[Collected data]
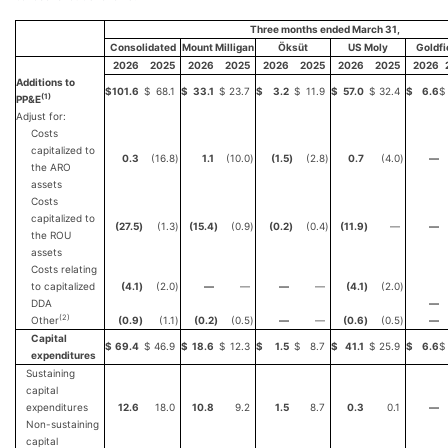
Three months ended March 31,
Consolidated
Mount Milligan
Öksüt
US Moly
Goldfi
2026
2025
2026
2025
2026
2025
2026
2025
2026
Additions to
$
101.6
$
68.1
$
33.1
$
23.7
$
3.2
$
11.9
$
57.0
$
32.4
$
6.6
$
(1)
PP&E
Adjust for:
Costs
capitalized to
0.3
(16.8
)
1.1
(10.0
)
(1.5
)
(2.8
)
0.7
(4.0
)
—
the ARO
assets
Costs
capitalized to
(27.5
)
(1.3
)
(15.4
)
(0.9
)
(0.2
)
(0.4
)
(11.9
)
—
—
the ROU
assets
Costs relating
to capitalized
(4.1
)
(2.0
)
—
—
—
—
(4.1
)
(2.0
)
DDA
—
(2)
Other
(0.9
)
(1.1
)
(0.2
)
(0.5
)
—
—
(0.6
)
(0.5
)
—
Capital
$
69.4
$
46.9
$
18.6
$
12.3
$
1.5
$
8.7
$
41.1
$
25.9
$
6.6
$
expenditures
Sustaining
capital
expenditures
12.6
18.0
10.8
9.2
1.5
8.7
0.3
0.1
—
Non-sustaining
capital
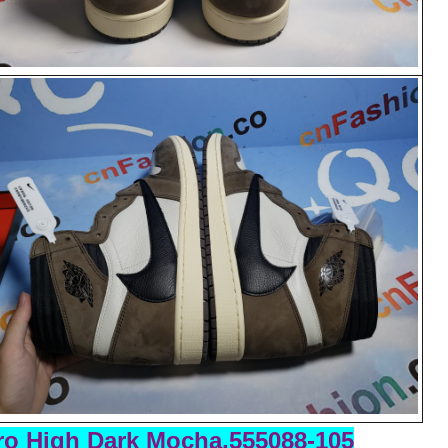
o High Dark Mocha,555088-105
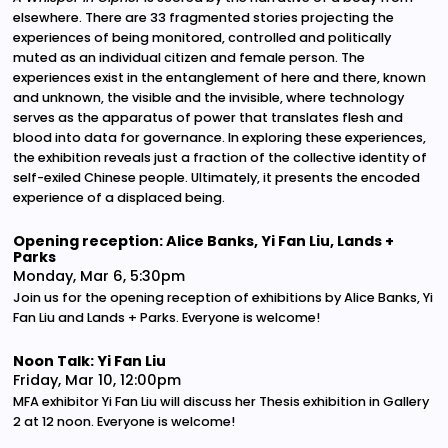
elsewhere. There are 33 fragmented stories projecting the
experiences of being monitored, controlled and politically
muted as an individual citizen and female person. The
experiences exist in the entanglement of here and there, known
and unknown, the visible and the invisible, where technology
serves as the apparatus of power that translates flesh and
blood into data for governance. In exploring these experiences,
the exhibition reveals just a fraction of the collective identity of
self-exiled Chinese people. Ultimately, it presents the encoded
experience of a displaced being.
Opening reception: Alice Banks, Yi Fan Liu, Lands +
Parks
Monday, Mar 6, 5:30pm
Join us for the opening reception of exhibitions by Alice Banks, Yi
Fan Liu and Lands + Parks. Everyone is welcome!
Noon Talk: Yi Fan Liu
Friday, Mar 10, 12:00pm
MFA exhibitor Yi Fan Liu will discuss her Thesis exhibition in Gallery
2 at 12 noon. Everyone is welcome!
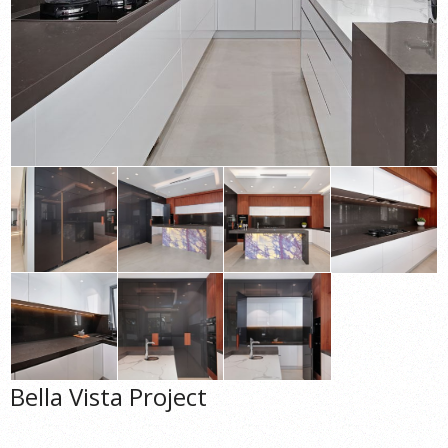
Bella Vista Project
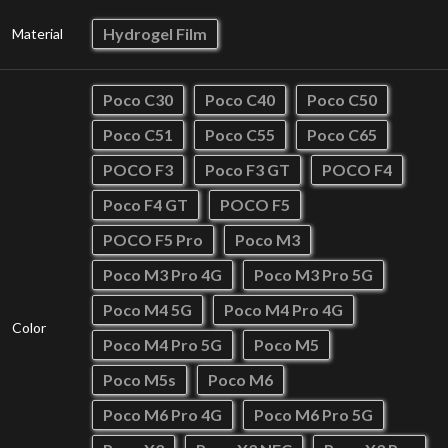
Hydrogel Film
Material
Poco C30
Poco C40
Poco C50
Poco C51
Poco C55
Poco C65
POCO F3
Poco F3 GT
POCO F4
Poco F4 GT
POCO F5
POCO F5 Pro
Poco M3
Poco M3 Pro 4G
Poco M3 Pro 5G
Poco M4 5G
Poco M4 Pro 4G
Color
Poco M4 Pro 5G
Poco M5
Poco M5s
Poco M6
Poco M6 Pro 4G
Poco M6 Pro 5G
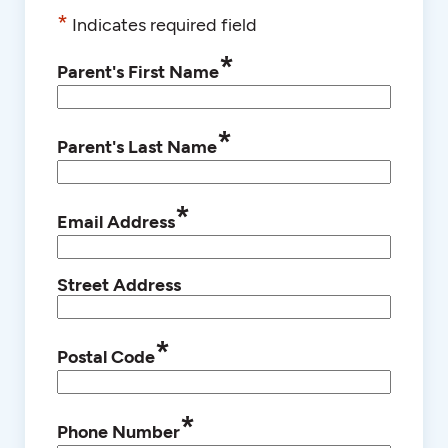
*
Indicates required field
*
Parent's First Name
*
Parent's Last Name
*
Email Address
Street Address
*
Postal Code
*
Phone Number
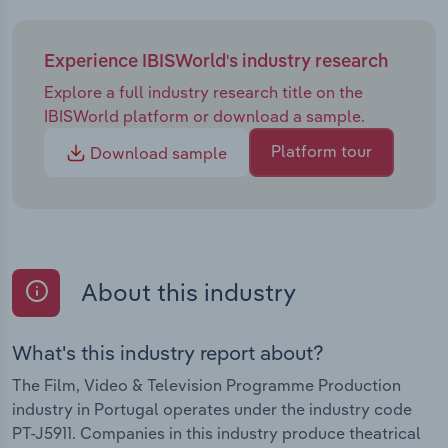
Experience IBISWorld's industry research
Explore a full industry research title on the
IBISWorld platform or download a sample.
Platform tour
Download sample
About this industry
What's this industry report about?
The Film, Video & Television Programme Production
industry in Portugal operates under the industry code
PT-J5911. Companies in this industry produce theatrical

→ **About this task**
What is needed is every line of the records above that contains the word "reception".

→ **Solved problem**
Opening reception: Alice Banks, Yi Fan Liu, Lands +
Join us for the opening reception of exhibitions by Alice Banks, Yi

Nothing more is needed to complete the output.